What the exercise asks
In the records below, count each line where the word "dies" appears, and reply with that number only.

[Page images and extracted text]
----
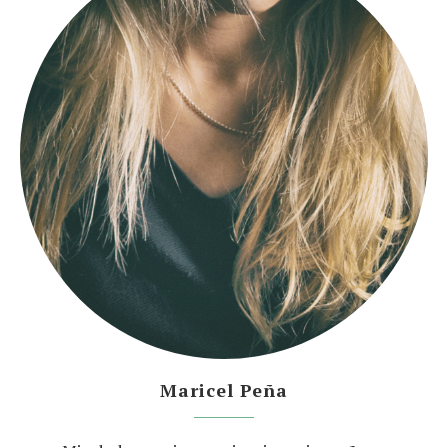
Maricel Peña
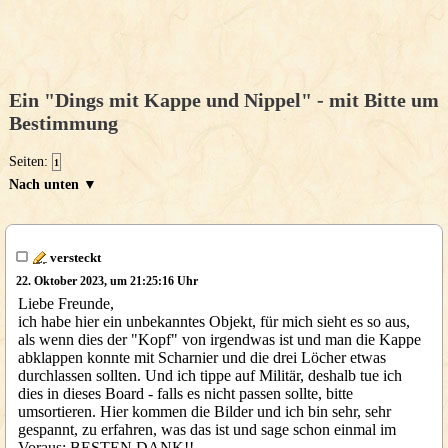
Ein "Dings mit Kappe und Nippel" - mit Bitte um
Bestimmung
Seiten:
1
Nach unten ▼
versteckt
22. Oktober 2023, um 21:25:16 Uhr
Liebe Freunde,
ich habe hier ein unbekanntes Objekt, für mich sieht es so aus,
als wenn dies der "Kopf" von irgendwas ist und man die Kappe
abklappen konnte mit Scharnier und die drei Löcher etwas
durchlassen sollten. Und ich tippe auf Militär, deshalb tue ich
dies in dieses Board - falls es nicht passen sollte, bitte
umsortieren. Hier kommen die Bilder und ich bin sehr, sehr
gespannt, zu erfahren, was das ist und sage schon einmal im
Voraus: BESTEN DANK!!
----
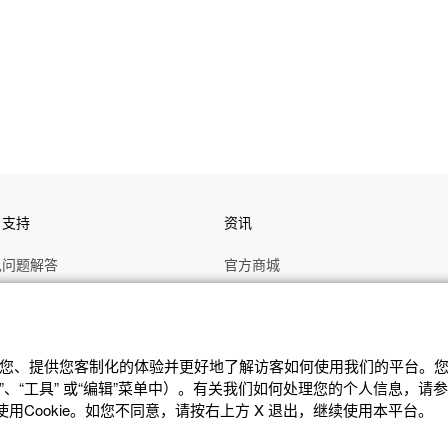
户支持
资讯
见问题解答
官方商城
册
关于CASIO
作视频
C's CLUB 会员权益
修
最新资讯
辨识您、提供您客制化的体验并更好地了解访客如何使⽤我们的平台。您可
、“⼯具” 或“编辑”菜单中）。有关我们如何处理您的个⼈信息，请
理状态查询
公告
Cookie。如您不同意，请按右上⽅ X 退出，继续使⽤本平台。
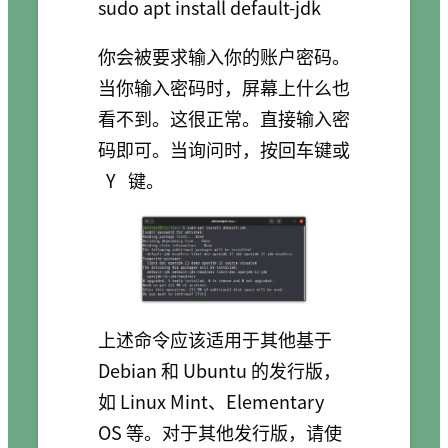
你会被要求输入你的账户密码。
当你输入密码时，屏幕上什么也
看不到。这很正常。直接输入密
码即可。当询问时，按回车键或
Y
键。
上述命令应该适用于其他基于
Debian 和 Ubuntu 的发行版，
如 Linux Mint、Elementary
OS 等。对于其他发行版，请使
----
Answer
2